La France est cependant la seule de toutes les puissances occidentales à avoir agi car, comme l’a constaté M. Alain Juppé au cours de son audition, " Les Etats-Unis restaient hantés par le fiasco de l’intervention en Somalie, la Belgique était paralysée par l’assassinat de ses Casques Bleus et son statut d’ancienne puissance coloniale, l’Allemagne était empêchée d’agir par ses dispositions constitutionnelles, l’Angleterre considérait qu’il ne s’agissait pas de sa zone d’influence et l’Italie, qui avait promis un soutien logistique, sera incapable de le fournir. Quant à l’UEO, son soutien restera moral.

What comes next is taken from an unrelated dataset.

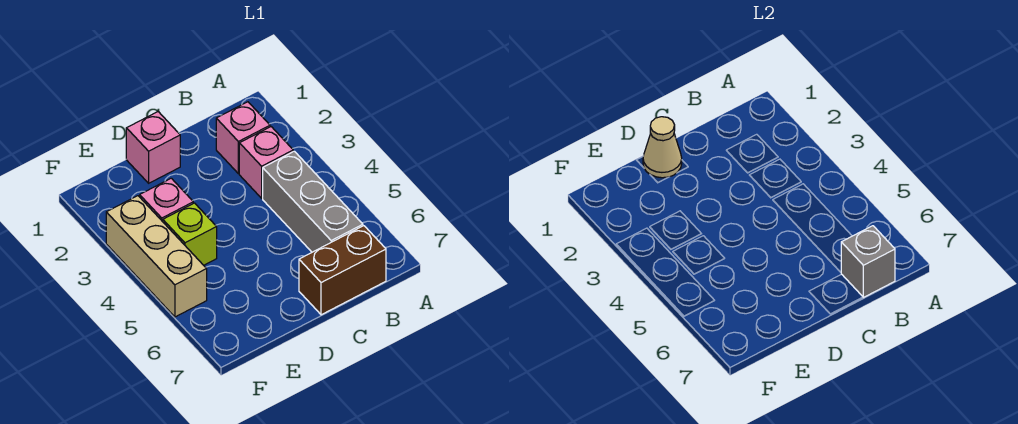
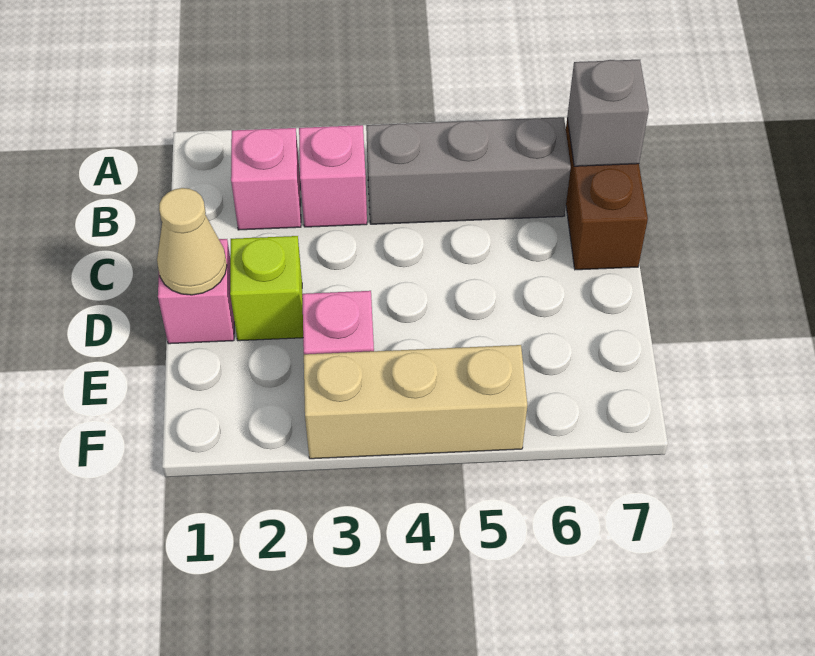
lime 1x1 brick [163,203,217,265] -> lime 1x1 brick moved to [230,236,303,341]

Seuls, des contingents africains du Sénégal, de la Mauritanie, du Niger, de l’Egypte, du Tchad, de la Guinée Bissau et du Congo, participeront à l’opération Turquoise. "

Cette absence de soutien a été également soulignée par le Général Raymond Germanos, qui a rappelé que la France avait notamment proposé à l’Italie que la partie opérationnelle de Turquoise fût conduite par les Français, qui engageraient leurs forces, et que le soutien humanitaire fût pris en compte par l’UEO sous commandement italien, mais qu’au dernier moment, l’Italie avait refusé de s’engager. Quant aux Américains, sollicités pour apporter l’aide matérielle en avions qu’ils avaient promise, ils n’ont pas tenu parole. De surcroît, le 24 juin un avion américain -d’après l’audition du Général Raymond Germanos- s’est posé en début de nuit sur la piste relais de Bangui, bloquant la chaîne de ravitaillement des forces françaises et les obligeant à pousser l’avion hors de la piste pour pouvoir y faire atterrir les gros porteurs français.

Il est donc indispensable de chercher à comprendre les raisons pour lesquelles cette intervention à suscité d’aussi virulentes critiques, alors qu’elle s’est par ailleurs déroulée sous le regard de la presse et des caméras et qu’il a parfois été fait appel à certaines ONG et à des organisations humanitaires qui ont pu constater ce qui se passait sur le terrain.

Compte tenu du contexte dans lequel elle a pris place, l’opération Turquoise a pu être ressentie par certains comme ambiguë au moment de son déclenchement. Toutefois, son déroulement sur le terrain et notamment son adaptation à l’évolution de la situation politico-militaire démontrent que les objectifs humanitaires et de neutralité ont été dans l’ensemble plutôt bien respectés.